**ABOUT THIS EXERCISE**. In the records that follow, find each line containing "Tiongkok" and copy it.
::: DATA RECORDS :::
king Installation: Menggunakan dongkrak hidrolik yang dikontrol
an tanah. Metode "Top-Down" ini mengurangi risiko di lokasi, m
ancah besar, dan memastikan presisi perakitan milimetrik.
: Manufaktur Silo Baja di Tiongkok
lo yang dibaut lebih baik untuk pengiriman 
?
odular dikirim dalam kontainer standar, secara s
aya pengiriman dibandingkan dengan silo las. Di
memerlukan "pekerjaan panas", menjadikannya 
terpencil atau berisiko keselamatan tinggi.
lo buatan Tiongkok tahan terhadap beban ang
:::
**EXERCISE RESULT**.
: Manufaktur Silo Baja di Tiongkok
lo buatan Tiongkok tahan terhadap beban ang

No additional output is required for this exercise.